A number of mechanisms exist which could lead to an early activation of the fibroproliferative response in ARDS. An intense, predominantly neutrophilic infiltration into the lung parenchyma occurs almost immediately and persists throughout the course of ARDS, mediated by changes in adhesion molecule expression—for example, selectins and CD11b/18—and chemotactic stimuli—for example, IL-8 and IL-4.19 A host of proinflammatory cytokines including TNF-α, IL-1β, IL-2, IL-4, IL-6, IL-8 that are released by these and other inflammatory cells are increased within 24 hours of the onset of acute lung injury and persist in non-survivors.20 In addition to their proinflammatory activity, these cytokines are also potentially fibrogenic. For example, TNF-α and IL-1β are both chemotactic and mitogenic for lung fibroblasts and stimulate collagen synthesis by these cells.21

Conclusion: a hypothesis

Studies of matrix turnover in patients with ARDS and the presence of potentially profibrotic factors at the very onset of acute lung injury demand that the temporal relationship between inflammation and fibroproliferation be reconsidered. We propose an alternative to current hypotheses in which fibroproliferation represents a primary mode of response to lung injury, occurring in parallel with the inflammatory reaction rather than in series with it (fig 1). Altering the balance between matrix deposition and degradation in the first few days following acute lung injury could therefore have a significant impact on outcome. This has obvious implications for the design of future treatment regimes which will need to be pluripotent if they are to be effective. Further clinical studies are required to clarify the importance of factors that might govern the progression or resolution of fibrosis in patients with ARDS. In particular, sequential measurements of profibrotic agents and markers of fibroproliferation need to be made and placed in the context of clinical outcome.
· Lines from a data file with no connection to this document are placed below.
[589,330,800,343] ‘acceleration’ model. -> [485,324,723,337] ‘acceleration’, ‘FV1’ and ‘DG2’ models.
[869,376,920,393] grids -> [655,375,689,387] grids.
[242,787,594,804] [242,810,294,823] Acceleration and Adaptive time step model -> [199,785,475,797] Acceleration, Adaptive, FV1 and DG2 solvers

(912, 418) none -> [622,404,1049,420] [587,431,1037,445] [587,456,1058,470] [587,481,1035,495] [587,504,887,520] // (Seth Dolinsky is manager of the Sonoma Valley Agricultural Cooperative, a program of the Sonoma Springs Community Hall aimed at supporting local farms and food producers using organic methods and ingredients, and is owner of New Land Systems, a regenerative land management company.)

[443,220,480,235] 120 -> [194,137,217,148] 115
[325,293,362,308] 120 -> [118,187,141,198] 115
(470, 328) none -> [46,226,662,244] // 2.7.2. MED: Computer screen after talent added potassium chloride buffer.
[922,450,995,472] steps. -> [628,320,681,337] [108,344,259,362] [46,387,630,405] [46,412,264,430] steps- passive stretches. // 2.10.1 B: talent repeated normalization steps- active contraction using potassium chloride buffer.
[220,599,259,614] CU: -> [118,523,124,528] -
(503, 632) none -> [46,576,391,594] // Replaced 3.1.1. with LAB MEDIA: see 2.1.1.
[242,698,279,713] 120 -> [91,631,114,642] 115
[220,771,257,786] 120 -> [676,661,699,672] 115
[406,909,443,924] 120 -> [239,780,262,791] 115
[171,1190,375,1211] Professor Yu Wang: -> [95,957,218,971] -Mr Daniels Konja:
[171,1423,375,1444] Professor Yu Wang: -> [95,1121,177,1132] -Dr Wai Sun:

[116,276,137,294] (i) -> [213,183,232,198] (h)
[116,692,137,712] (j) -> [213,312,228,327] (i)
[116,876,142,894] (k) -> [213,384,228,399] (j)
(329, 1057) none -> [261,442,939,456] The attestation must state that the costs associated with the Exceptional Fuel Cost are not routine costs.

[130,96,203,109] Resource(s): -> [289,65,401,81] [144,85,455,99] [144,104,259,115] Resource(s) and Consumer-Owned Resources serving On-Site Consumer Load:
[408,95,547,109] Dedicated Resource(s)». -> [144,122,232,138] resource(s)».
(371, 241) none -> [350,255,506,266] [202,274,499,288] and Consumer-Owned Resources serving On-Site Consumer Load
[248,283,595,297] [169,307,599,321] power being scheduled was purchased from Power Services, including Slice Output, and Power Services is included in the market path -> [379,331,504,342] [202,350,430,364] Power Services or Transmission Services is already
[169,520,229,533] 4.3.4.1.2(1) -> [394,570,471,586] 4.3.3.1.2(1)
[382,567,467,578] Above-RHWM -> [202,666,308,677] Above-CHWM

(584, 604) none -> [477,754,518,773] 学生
Proteins of the coagulation cascade, proinflammatory cytokines, and the influence of ventilation induced lung injury deserve particular attention. Moreover, similarities and differences between the profibrotic factors involved in ARDS and other less acute forms of interstitial lung disease need to be explored in the search for both mechanism-specific and disease-specific therapies. Intriguingly, such antifibrotic agents may be of benefit even in established fibrosis where the potential for reversal appears to exist in some ARDS patients.35 ,36 This capacity of the lungs to at least partially restore normal lung architecture following intense fibroproliferation can only encourage us to understand and control the processes responsible.